Signe Armstrong goes to CancerCare Manitoba every four weeks as part of her continued treatment after going through breast cancer, but her routine has had to change.
“Patients were given a letter saying that Seven Oaks was closing because of COVID, so it would be temporary, and now we’ve found out that it’s permanent, and they’re closing the Concordia CancerCare unit, so there is no CancerCare unit in the north of town,” she says.
The same thing happened to Susan Mulvaney, only she was moved to CancerCare at Victoria General Hospital.
“Even though it’s only 30 minutes, and I’m grateful that it’s still available in the city, of course, but you feel safer when you’re close to home,” she says.
“It made a difference to me. I felt like I was in my community.”
In September, CancerCare Manitoba announced it would be consolidating its outpatient services in Winnipeg, meaning patients who go to Seven Oaks or Concordia would have to go to one of the other locations.

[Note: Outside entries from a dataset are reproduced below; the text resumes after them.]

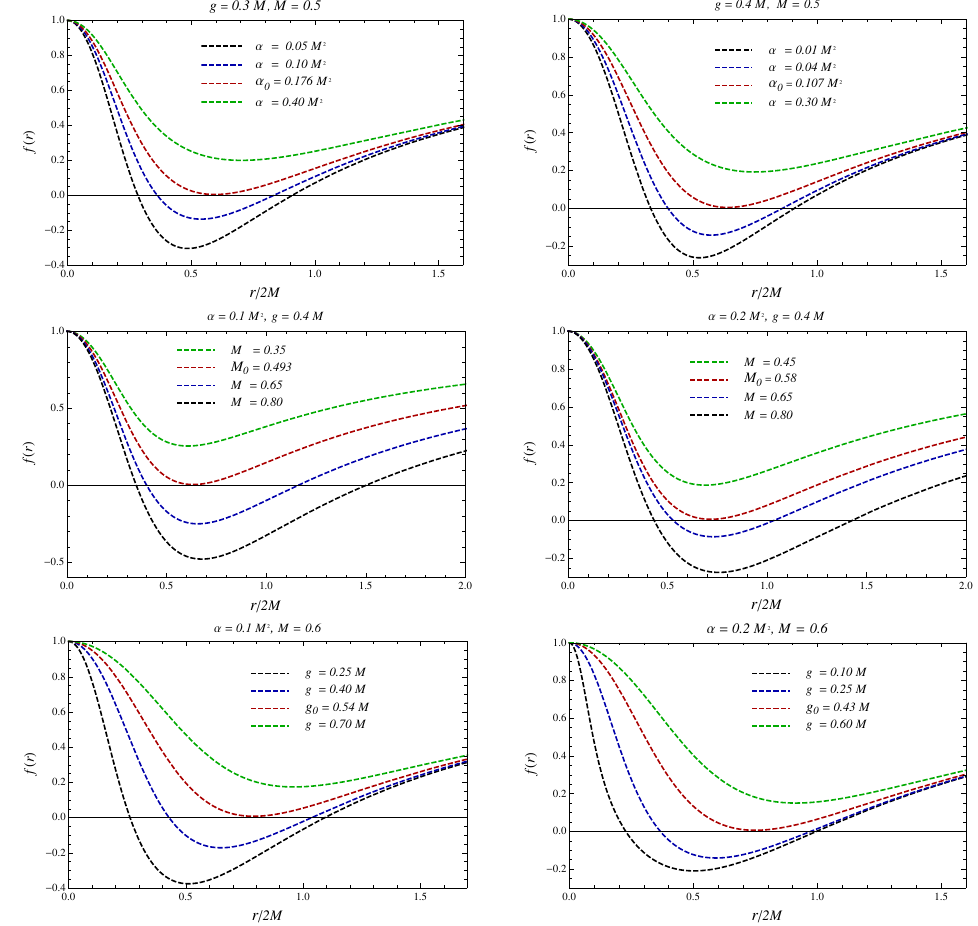
Figure 1. The horizons of the 4 D nonsingular EGB black holes for various values of α , M and g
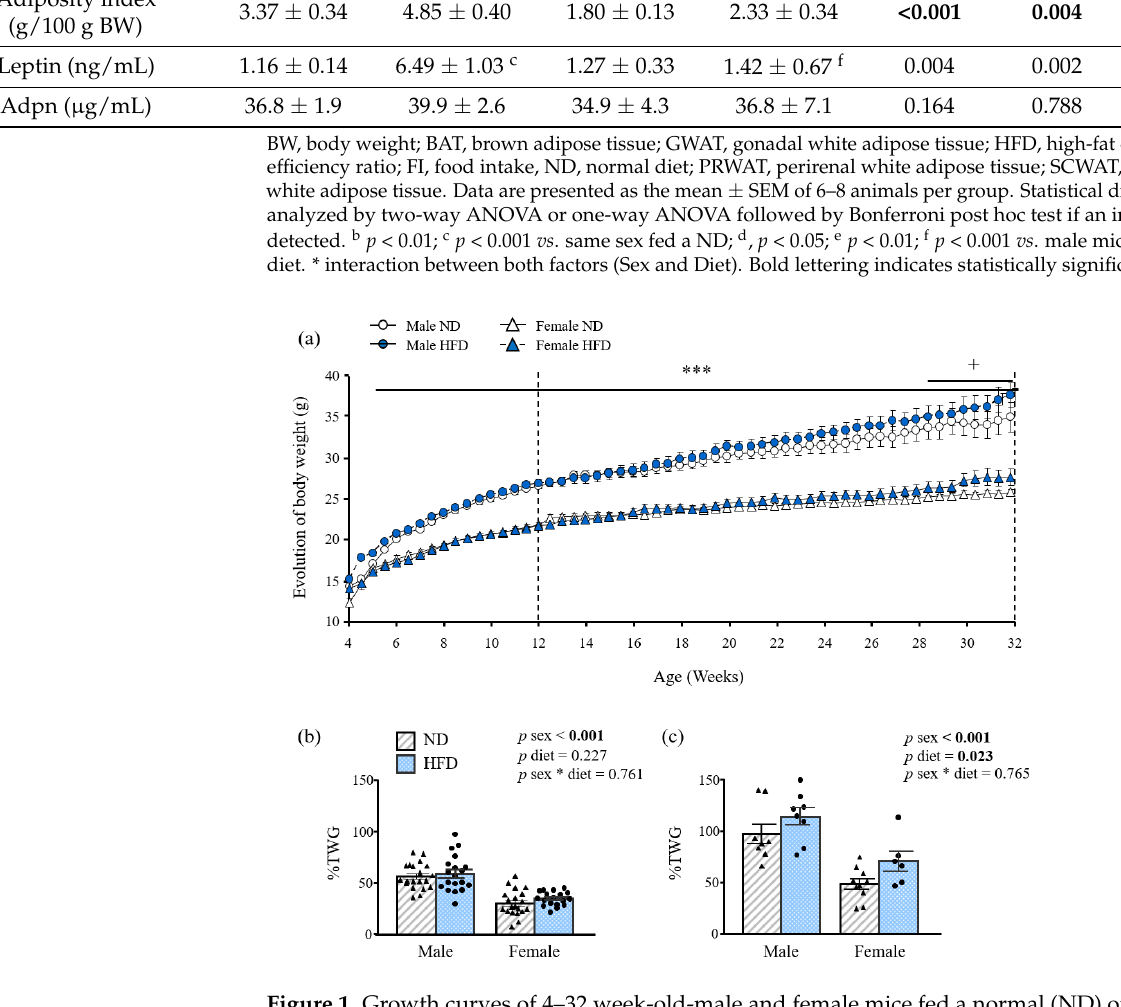
Figure 1. Growth curves of 4 – 32 week-old-male and female mice fed a normal (ND) or an high- fat diet (HFD) ( a ). Bar graphs show the % total weight gain (TWG) of ( b ) 12- and ( c ) 32- week-old mice ( n = 10 – 20). Data are the mean ± SEM. Statistical differences were analyzed by two-way ANOVA. * interaction between both factors (sex and diet); *** p < 0.001 effect of sex; + p < 0.05 effect of diet. p values lower than 0.05 are highlighted with bold text.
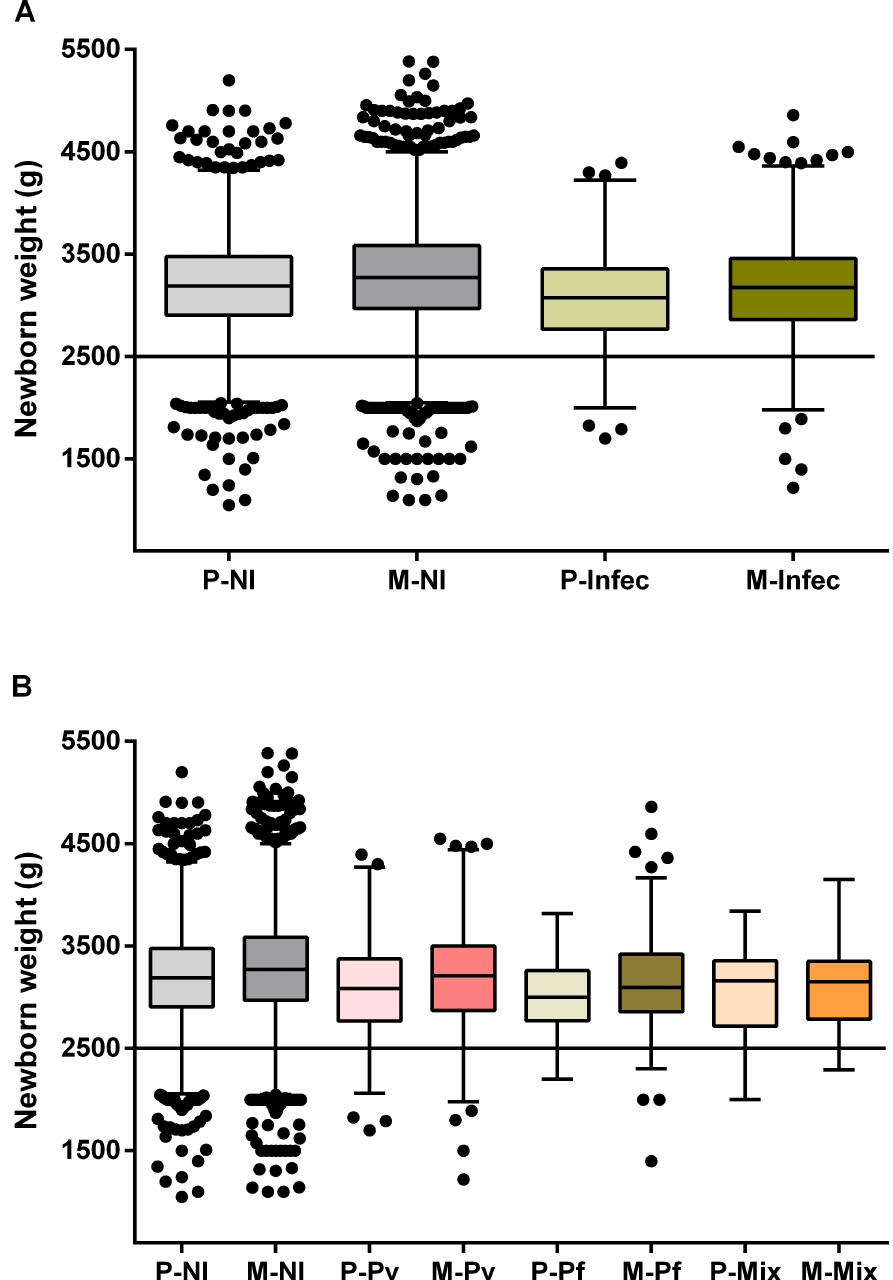
Fig 5. Impact of malaria on birth weight at term according to gravidity. Tukey boxplots show the effect of gravidity on the weight of newborns from malaria-infected women (A), and on newborns from women infected according with Plasmodium species (B). The bottom and the top of the box are the first and third quartiles, the line inside the box is the median, and the whiskers represent the lowest and the highest data within 1.5 IQR of the first and upper quartiles. The line indicates the cut-off of low birth weight. Differences between each group were examined with Mann-Whitney or Kruskal-Wallis test with a Dunn’s post hoc test. (A) P—NI x Infec (p < 0.0001); M—NI x Infec (p < 0.0001); NI- P x M (p < 0.0001); and Infec—P x M (p = 0.0004). (B) P—NI x Pv (p = 0.0001); NI x Pf (p = 0.0003); M—NI x Pv (p = 0.0009); NI x Pf (p < 0.0001); NI x Mix (p = 0.003); Pv x Pf (p = 0.025); Pv—P x M (p = 0.0009). P, primigravida; M, multigravida; NI, non-infected pregnant women; Infec, infected pregnant women; Pv, P . vivax -infection; Pf, P . falciparum -infection; Mix, mixed-infection.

CancerCare says the decision was not an easy one, but that it is in the best interest of patients.
“The core principle of high-quality care is a multi-disciplinary model where medical, radiation, and surgical oncologists, along with specialty disciplines, come together to provide a comprehensive treatment plan for patients. This will more easily occur post-consolidation,” CancerCare says.
NDP MLA Nello Altomare, who has also battled cancer, is questioning why this is happening during a pandemic.
“I think when you consolidate, and make it more difficult for people to access, it’s going to be a big problem, and what we have now is a government that’s not matching the commitment of Manitobans,” Altomare says.
Darlene Jackson, president of the Manitoba Nurses Union, says CancerCare nurses are deeply committed to their patients.
“Providing services at community hospitals allows them to really develop close relationships with their patients, and more importantly, helps keep those services accessible for those patients,” she says.
Both Armstrong and Mulvaney agree this move is adding stress to people already dealing with very stressful situations.
“It’s just a whirlwind, and being close to home, having the ease of finding someone to drive me, for a seven minute drive, and they can go home or whatever and then come back and get me,” Mulvaney says.
Armstrong added that it must be particularly difficult for those going through chemotherapy.
“For people who are still going through chemo like I did last year, this must be completely overwhelming. Where you get your chemo matters because it is so debilitating and so difficult,” she says.
CancerCare Manitoba says the consolidation is still on schedule for December.
A petition has been started to reverse the consolidation.